What you will do
• a. Using the issue-tracker comments, explain why Michael Kay asks for a new issue instead of re-opening the closed one. Answer in one to three sentences.
• b. Extend the issue-tracker comment beyond its final sentence, keeping the writer's voice.

Passage

# # # # # # #

Updated by Jai B over 1 year ago
Michael Kay wrote in #note-16:
This doesn't seem related to the original issue. I'm reluctant to re-open the issue as that implies a bug has re-appeared, but if I leave it as closed, then this won't appear on anyone's action list. Could you please raise this as a new issue so that we can manage it properly?
Thanks for the quick reply; was hoping not to bother anyone and definitely no need to re-open the issue (or any at all, this is a user needs to RTFM thing not an issue thing; I just don't know which FM to read :-) ) so definitely keep it closed (the original issue was/is solved and much appreciated)! As I said it's basically off-topic and unrelated but I had hoped I could get an answer here simply because of your previously provided example to my question regarding that.

# # # # # # #

Material supplied
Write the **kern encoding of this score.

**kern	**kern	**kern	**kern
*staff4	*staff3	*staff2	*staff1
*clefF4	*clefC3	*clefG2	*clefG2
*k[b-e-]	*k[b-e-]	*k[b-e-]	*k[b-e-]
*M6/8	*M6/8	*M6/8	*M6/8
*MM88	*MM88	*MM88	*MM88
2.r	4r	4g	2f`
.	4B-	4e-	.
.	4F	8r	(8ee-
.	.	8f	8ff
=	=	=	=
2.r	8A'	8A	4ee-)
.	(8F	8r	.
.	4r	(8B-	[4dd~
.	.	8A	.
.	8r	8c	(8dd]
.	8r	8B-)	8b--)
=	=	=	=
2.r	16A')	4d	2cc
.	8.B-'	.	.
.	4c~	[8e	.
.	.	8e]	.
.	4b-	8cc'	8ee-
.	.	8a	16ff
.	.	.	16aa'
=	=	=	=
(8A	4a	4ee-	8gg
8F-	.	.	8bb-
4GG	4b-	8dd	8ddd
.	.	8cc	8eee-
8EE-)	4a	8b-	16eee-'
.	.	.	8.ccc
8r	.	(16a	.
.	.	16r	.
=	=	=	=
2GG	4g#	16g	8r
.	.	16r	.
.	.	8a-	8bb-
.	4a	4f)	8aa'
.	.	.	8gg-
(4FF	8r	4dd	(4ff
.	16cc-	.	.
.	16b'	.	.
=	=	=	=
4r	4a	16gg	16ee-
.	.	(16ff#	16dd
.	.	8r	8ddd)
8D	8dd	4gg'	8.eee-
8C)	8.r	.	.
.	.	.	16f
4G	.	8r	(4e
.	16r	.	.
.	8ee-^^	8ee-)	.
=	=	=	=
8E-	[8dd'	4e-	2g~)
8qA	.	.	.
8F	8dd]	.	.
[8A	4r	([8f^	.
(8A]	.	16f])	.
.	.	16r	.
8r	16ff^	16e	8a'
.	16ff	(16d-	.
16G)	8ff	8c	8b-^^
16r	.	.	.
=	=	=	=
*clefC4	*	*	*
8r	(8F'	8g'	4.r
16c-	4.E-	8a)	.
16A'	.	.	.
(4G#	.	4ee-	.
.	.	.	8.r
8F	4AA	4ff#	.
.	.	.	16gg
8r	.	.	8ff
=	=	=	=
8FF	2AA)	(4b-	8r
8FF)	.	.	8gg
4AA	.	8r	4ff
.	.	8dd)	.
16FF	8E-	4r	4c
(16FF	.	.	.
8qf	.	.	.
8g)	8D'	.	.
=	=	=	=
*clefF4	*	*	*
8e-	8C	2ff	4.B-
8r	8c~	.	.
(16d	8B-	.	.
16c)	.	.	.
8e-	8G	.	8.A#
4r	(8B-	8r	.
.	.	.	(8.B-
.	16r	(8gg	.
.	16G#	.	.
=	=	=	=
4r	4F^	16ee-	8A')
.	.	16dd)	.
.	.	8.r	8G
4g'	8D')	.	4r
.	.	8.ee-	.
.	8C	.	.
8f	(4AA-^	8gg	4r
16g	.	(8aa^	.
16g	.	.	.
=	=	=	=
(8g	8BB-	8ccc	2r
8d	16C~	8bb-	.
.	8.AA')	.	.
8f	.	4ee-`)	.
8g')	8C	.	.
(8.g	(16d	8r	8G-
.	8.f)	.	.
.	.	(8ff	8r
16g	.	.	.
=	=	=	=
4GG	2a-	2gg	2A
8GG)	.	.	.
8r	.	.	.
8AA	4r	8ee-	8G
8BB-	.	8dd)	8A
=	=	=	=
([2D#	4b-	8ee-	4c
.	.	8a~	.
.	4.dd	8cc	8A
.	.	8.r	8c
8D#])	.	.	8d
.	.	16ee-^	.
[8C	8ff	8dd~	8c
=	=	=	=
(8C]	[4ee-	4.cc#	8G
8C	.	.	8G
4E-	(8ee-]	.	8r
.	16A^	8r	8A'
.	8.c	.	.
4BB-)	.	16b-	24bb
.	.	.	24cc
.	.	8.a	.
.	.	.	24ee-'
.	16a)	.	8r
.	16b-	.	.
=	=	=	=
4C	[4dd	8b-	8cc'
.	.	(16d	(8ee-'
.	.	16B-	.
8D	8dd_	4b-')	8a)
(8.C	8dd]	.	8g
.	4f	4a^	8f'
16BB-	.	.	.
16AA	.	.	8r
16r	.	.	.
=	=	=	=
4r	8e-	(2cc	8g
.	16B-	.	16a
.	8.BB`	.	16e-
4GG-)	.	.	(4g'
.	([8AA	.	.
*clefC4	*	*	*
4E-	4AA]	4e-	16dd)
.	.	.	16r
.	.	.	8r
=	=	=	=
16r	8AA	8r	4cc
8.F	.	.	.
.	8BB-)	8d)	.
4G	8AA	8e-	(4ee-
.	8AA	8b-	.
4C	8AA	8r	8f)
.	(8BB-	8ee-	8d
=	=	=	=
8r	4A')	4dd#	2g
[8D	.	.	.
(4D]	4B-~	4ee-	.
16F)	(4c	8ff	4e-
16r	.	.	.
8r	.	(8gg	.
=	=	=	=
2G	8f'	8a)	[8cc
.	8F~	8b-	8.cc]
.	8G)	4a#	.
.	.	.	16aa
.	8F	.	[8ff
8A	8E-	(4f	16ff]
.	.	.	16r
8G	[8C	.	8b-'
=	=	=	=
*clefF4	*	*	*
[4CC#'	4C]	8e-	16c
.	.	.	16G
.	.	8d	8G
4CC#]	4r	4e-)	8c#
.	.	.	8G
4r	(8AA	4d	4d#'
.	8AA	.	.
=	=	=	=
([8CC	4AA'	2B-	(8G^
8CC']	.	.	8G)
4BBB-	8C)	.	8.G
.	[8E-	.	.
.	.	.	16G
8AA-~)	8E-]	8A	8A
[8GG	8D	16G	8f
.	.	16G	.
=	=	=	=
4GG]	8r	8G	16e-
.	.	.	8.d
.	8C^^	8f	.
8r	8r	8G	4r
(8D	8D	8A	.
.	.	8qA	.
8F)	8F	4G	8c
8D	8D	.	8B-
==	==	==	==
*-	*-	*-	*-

# # # # # # #

Response list
• a. Re-opening the issue would imply that a bug had re-appeared, and he is reluctant to suggest that. If the issue stays closed, however, the new matter will not appear on anyone's action list. Raising it as a new issue lets it be managed properly.

• b.
The links you provided seem to be a start in the right direction; I haven't updated any of my knowledge past XSLT/XPath 1.0 as it suited my needs fine; if you have any other resources I'd be glad to look, reviewing the spec itself isn't always the easiest approach especially when not implementing the spec itself.
Otherwise the doc here: https://www.saxonica.com/saxon-js/documentation2/index.html#!xdm/conversions and the ones you provided should be a good start; thanks.
Updated by Jai B over 1 year ago
edit: missed the fiddle when I first replied too; didn't know there was a saxon fiddle! super! this will be a big help.
Unless you have any other doc suggestions, I think I'm good to go on this; thanks again for your help - super happy to not have to convert to XML first anymore, even if my XPath will have to be slightly different which is not really a big deal as I was planning on updating and maybe taking advantage of some other features, perhaps using Saxon on the client side as well and some ixslt (although to be honest the 500kb package size is a bit heavy for my tastes but I was going to poke around with it anyway and see if it'll work for me)
thanks again!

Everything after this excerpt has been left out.